L'Afrique australe en guerre contre la chenille légionnaire

  • 14/02/2017
  • Source : AFP
Elle se répand à une vitesse foudroyante et fait des ravages dans les champs: la chenille légionnaire d'automne, débarquée d'Amérique, ravage les cultures céréalières du sud de l'Afrique et constitue une menace pour la sécurité alimentaire.

Le fléau semble toutefois gérable, à ce stade, selon l'Organisation des Nations unies pour l'alimentation et l'agriculture (FAO), mais il est pris suffisamment au sérieux pour faire l'objet, avec d'autres ravages, d'une conférence dans la capitale zimbabwéenne Harare, à partir de mardi.

Selon la filière du maïs en France, ce nuisible ne semble pas menacer l'Europe pour l'instant, mais certains experts craignent qu'il ne finisse par toucher l'Europe et l'Asie.

D'où vient cette chenille ?

La chenille légionnaire d'automne, ou Spodoptera frugiperda, provient des Amériques. "Elle est endémique en Amérique du Sud, en Amérique centrale et dans certaines parties des Etats-Unis", explique David Phiri, coordinateur de la FAO pour le sud de l'Afrique.

Selon lui, cette chenille est apparue en Afrique l'an dernier, dans l'ouest du continent, d'abord au Nigeria, puis au Togo. Mais les circonstances de son arrivée dans le Sud de l'Afrique demeurent "encore un mystère", pour M. Phiri.

En ce qui concerne son arrivée dans l'Ouest, la chenille est venue probablement "via les vols commerciaux directs" reliant l'Afrique à l'Amérique du Nord ou du Sud, estime le Centre international pour l'agriculture et les biosciences (Cabi), organisation internationale à but non lucratif basée au Royaume-Uni, auteur d'une étude sur le sujet.
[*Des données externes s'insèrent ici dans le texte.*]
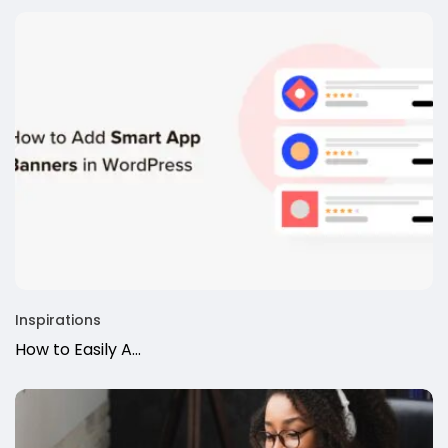
Inspirations
How to Easily A...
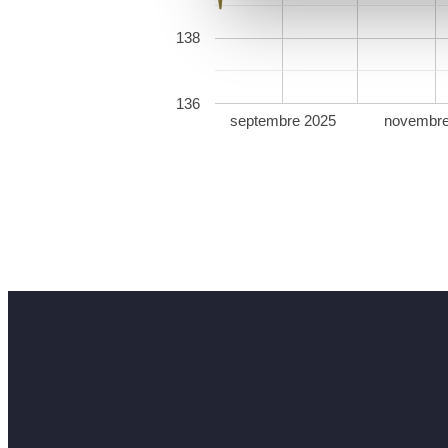
138
136
septembre 2025
novembre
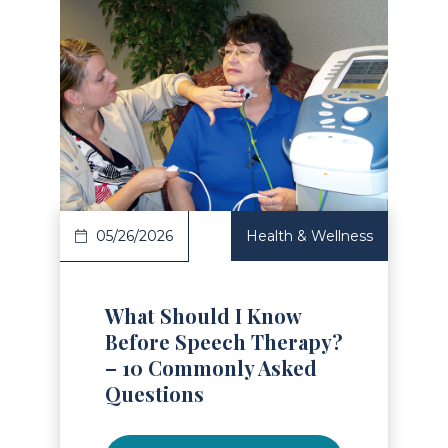
Read Article
05/26/2026
Health & Wellness
What Should I Know
Before Speech Therapy?
– 10 Commonly Asked
Questions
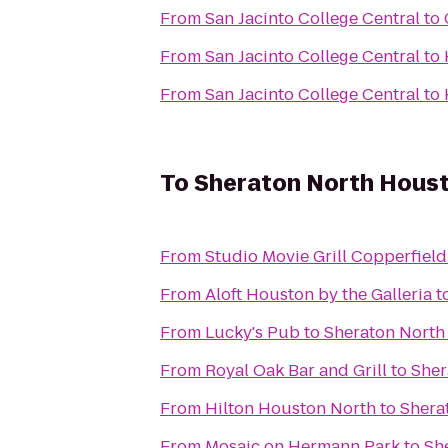
From
San Jacinto College Central
to
From
San Jacinto College Central
to
From
San Jacinto College Central
to
To
Sheraton North Houst
From
Studio Movie Grill Copperfield
From
Aloft Houston by the Galleria
t
From
Lucky's Pub
to
Sheraton North
From
Royal Oak Bar and Grill
to
Sher
From
Hilton Houston North
to
Shera
From
Mosaic on Hermann Park
to
Sh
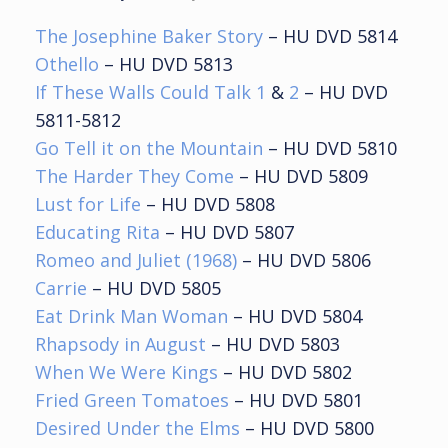
The Josephine Baker Story
– HU DVD 5814
Othello
– HU DVD 5813
If These Walls Could Talk 1
&
2
– HU DVD
5811-5812
Go Tell it on the Mountain
– HU DVD 5810
The Harder They Come
– HU DVD 5809
Lust for Life
– HU DVD 5808
Educating Rita
– HU DVD 5807
Romeo and Juliet (1968)
– HU DVD 5806
Carrie
– HU DVD 5805
Eat Drink Man Woman
– HU DVD 5804
Rhapsody in August
– HU DVD 5803
When We Were Kings
– HU DVD 5802
Fried Green Tomatoes
– HU DVD 5801
Desired Under the Elms
– HU DVD 5800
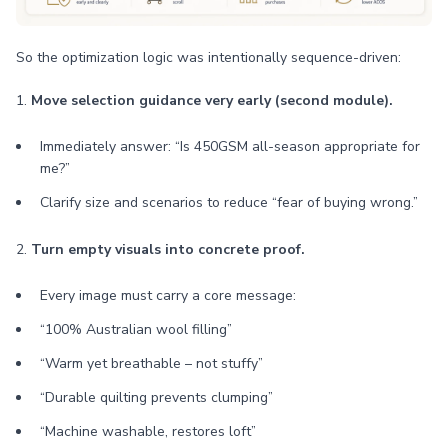
So the optimization logic was intentionally sequence-driven:
1.
Move selection guidance very early (second module).
Immediately answer: “Is 450GSM all-season appropriate for
me?”
Clarify size and scenarios to reduce “fear of buying wrong.”
2.
Turn empty visuals into concrete proof.
Every image must carry a core message:
“100% Australian wool filling”
“Warm yet breathable – not stuffy”
“Durable quilting prevents clumping”
“Machine washable, restores loft”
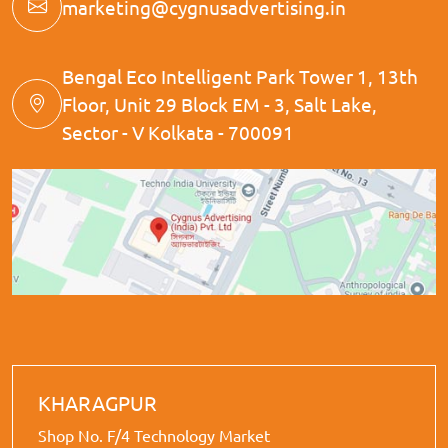
marketing@cygnusadvertising.in
Bengal Eco Intelligent Park Tower 1, 13th
Floor, Unit 29 Block EM - 3, Salt Lake,
Sector - V Kolkata - 700091
KHARAGPUR
Shop No. F/4 Technology Market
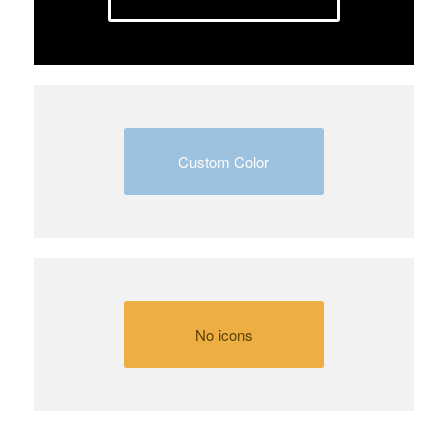
Custom Color
No icons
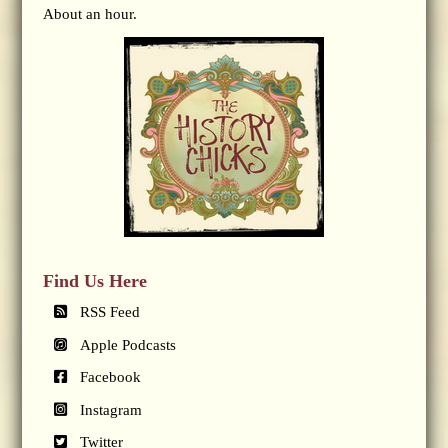
About an hour.
Find Us Here
RSS Feed
Apple Podcasts
Facebook
Instagram
Twitter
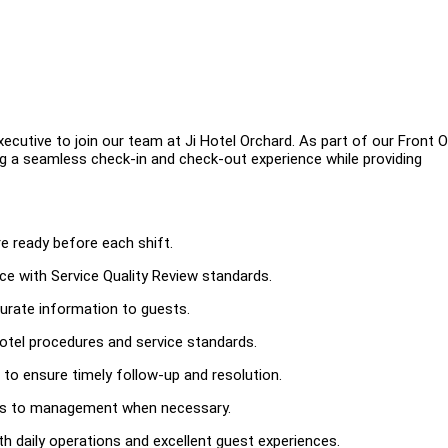
cutive to join our team at Ji Hotel Orchard. As part of our Front O
ing a seamless check-in and check-out experience while providing
e ready before each shift.
ce with Service Quality Review standards.
urate information to guests.
otel procedures and service standards.
to ensure timely follow-up and resolution.
ues to management when necessary.
h daily operations and excellent guest experiences.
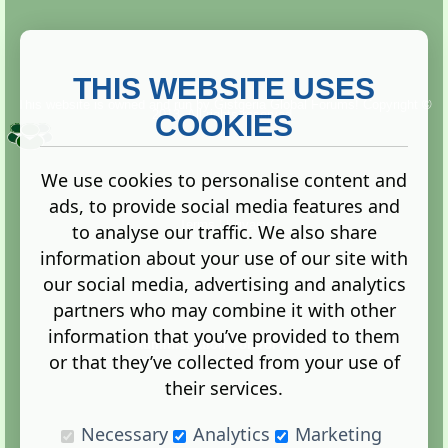
THIS WEBSITE USES
This website is owned and run by
Gistgeria Global Forums!
Copyright ©
2013. All rights reserved.
COOKIES
We use cookies to personalise content and
ads, to provide social media features and
Terms
|
Privacy
to analyse our traffic. We also share
information about your use of our site with
our social media, advertising and analytics
partners who may combine it with other
information that you’ve provided to them
Administration Control Panel
or that they’ve collected from your use of
their services.
Necessary
Analytics
Marketing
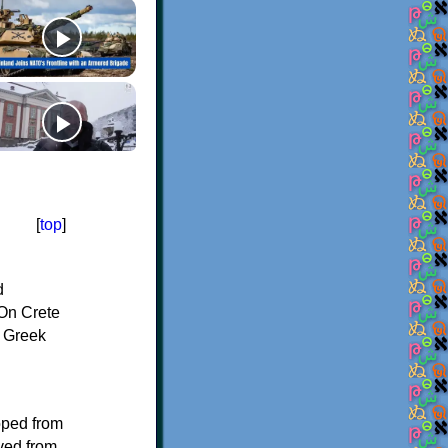
[
top
]
d
On Crete
f Greek
oped from
ived from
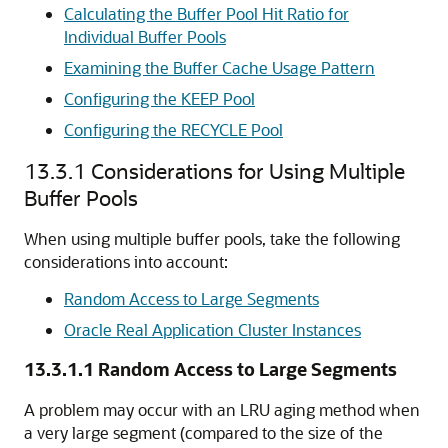
Calculating the Buffer Pool Hit Ratio for
Individual Buffer Pools
Examining the Buffer Cache Usage Pattern
Configuring the KEEP Pool
Configuring the RECYCLE Pool
13.3.1
Considerations for Using Multiple
Buffer Pools
When using multiple buffer pools, take the following
considerations into account:
Random Access to Large Segments
Oracle Real Application Cluster Instances
13.3.1.1
Random Access to Large Segments
A problem may occur with an LRU aging method when
a very large segment (compared to the size of the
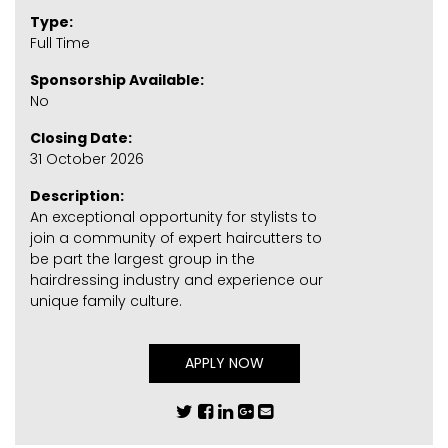
Type:
Full Time
Sponsorship Available:
No
Closing Date:
31 October 2026
Description:
An exceptional opportunity for stylists to
join a community of expert haircutters to
be part the largest group in the
hairdressing industry and experience our
unique family culture.
APPLY NOW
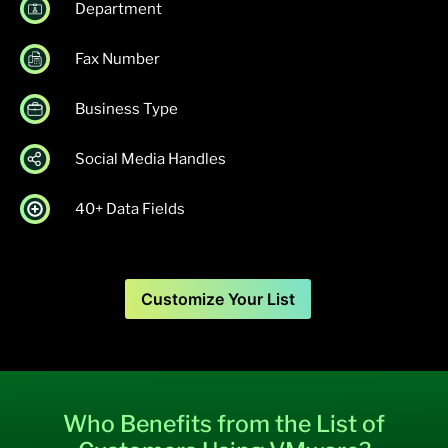
Department
Fax Number
Business Type
Social Media Handles
40+ Data Fields
Customize Your List
Who Benefits from the List of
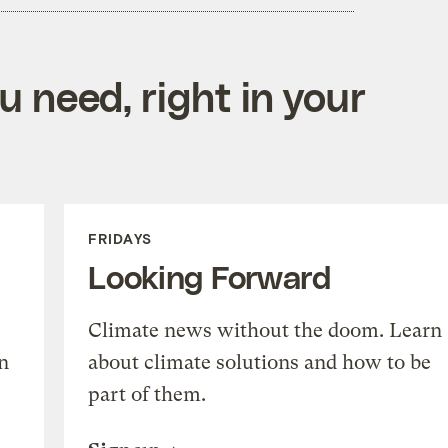
 need, right in your
FRIDAYS
Looking Forward
Climate news without the doom. Learn
n
about climate solutions and how to be
part of them.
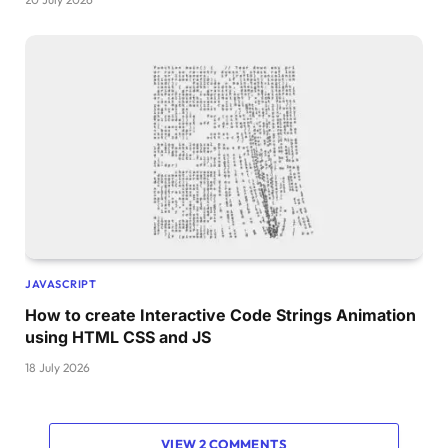
JAVASCRIPT
How to create Interactive Code Strings Animation
using HTML CSS and JS
18 July 2026
VIEW 2 COMMENTS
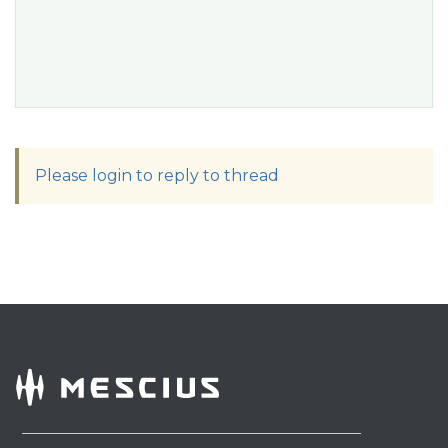
Please login to reply to thread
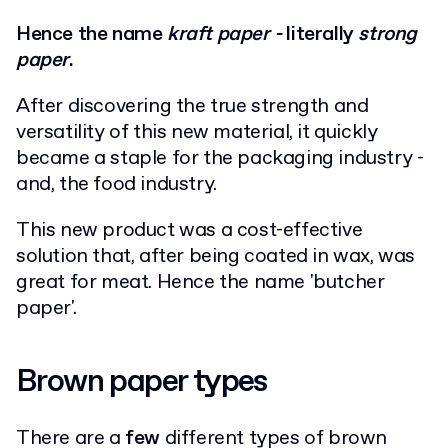
Hence the name
kraft paper -
literally
strong
paper
.
After discovering the true strength and
versatility of this new material, it quickly
became a staple for the packaging industry -
and, the food industry.
This new product was a cost-effective
solution that, after being coated in wax, was
great for meat. Hence the name 'butcher
paper'.
Brown paper types
There are a
few
different types of brown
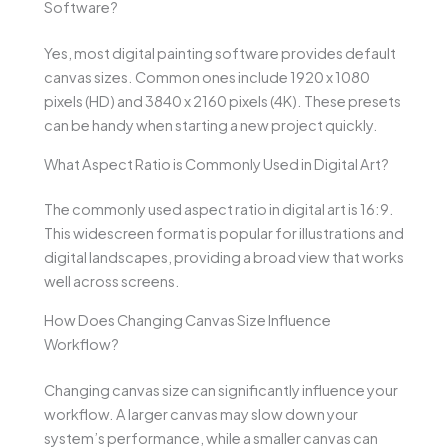
Software?
Yes, most digital painting software provides default
canvas sizes. Common ones include 1920 x 1080
pixels (HD) and 3840 x 2160 pixels (4K). These presets
can be handy when starting a new project quickly.
What Aspect Ratio is Commonly Used in Digital Art?
The commonly used aspect ratio in digital art is 16:9.
This widescreen format is popular for illustrations and
digital landscapes, providing a broad view that works
well across screens.
How Does Changing Canvas Size Influence
Workflow?
Changing canvas size can significantly influence your
workflow. A larger canvas may slow down your
system’s performance, while a smaller canvas can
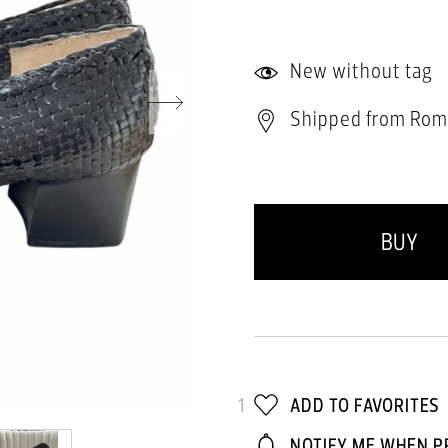
New without tag
Shipped from Rom
BUY
1
ADD TO FAVORITES
NOTIFY ME WHEN P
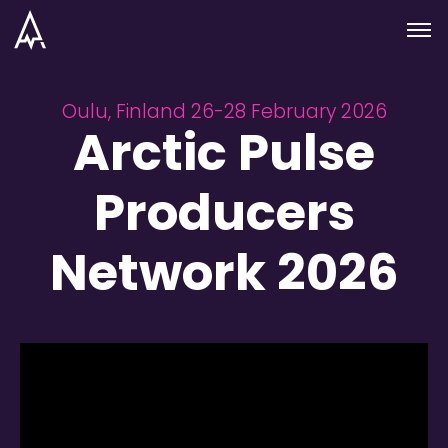
Skip to nav
Skip to main
Menu
Oulu, Finland 26-28 February 2026
Arctic Pulse
Producers
Network 2026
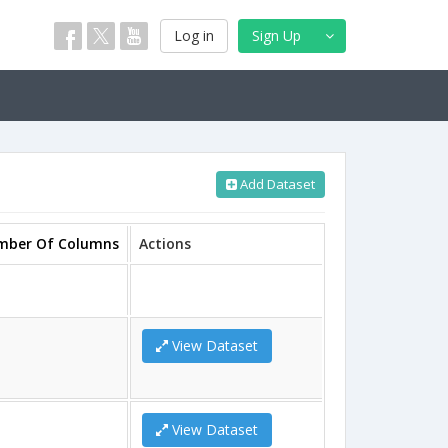
Log in
Sign Up
Add Dataset
mber Of Columns
Actions
View Dataset
View Dataset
Quelle menace représente-t-elle ?

"La chenille affecte presque tous les types de récolte, et plus particulièrement le maïs et les céréales", selon M. Phiri. Elle peut s'attaquer au maïs, mais aussi au blé, au sorgho, au millet, bref à toutes les cultures céréalières.

Très vorace, elle mange non seulement les feuilles, mais aussi les grains de maïs.

La FAO est très inquiète pour les populations d'Afrique australe, où 40 millions de personnes sont déjà touchées par l'insécurité alimentaire.

"Si le maïs, nourriture de base, est touché, ce sera très problématique pour nous, car nous sortons de deux années de sécheresse", explique M. Phiri, alors que les pluies de ces derniers mois incitaient à l'optimisme quant aux prochaines récoltes.

Six pays sont particulièrement surveillés : la Zambie, le Zimbabwe, le Malawi, le Mozambique, la Namibie et l'Afrique du sud.

En ce qui concerne les surfaces touchées, ces pays évaluent encore les dégâts. La Zambie estime d'ores et déjà que 130.000 hectares de cultures sont touchés dans le pays.

"Une troisième année de mauvaises récoltes serait désastreuse", conclut M. Phiri.

Comment lutter contre ce fléau ?

"Une fois qu'elle est là, vous ne pouvez pas l'éradiquer, vous ne pouvez que la gérer", déclare M. Phiri. Toutefois, plusieurs réponses sont possibles pour limiter les dégâts causés par cette larve de papillon.

Si au premier stade, le simple usage de pesticides peut suffire, selon M. Phiri, d'autres solutions sont ensuite envisageables, comme le biocontrôle (des alternatives naturelles aux pesticides), creuser des tranchées autour de la ferme ou l'usage de prédateurs naturels comme les oiseaux. En dernier ressort, cela peut aller jusqu'à brûler entièrement les récoltes.

Plus le problème est pris de manière précoce, plus il est facile à contenir. En ce qui concerne l'Afrique australe, "pour l'instant, c'est gérable. Mais je crains que ça ne s'étende. La bonne nouvelle, c'est que les gouvernements concernés ont très vite réagi", déclare M. Phiri.

Une menace mondiale ?

Selon une étude menée par le Cabi, ces chenilles "pourraient se propager dans les prochaines années en Asie tropicale et en Méditerranée, devenant une menace majeure pour le commerce agricole mondial".

Toutefois, ce ravageur n'inquiète pas pour l'instant les professionnels du maïs en France, en contacts étroits avec leurs voisins européens, notamment l'Espagne et l'Italie, où il n'y a pas eu de dégâts recensés non plus.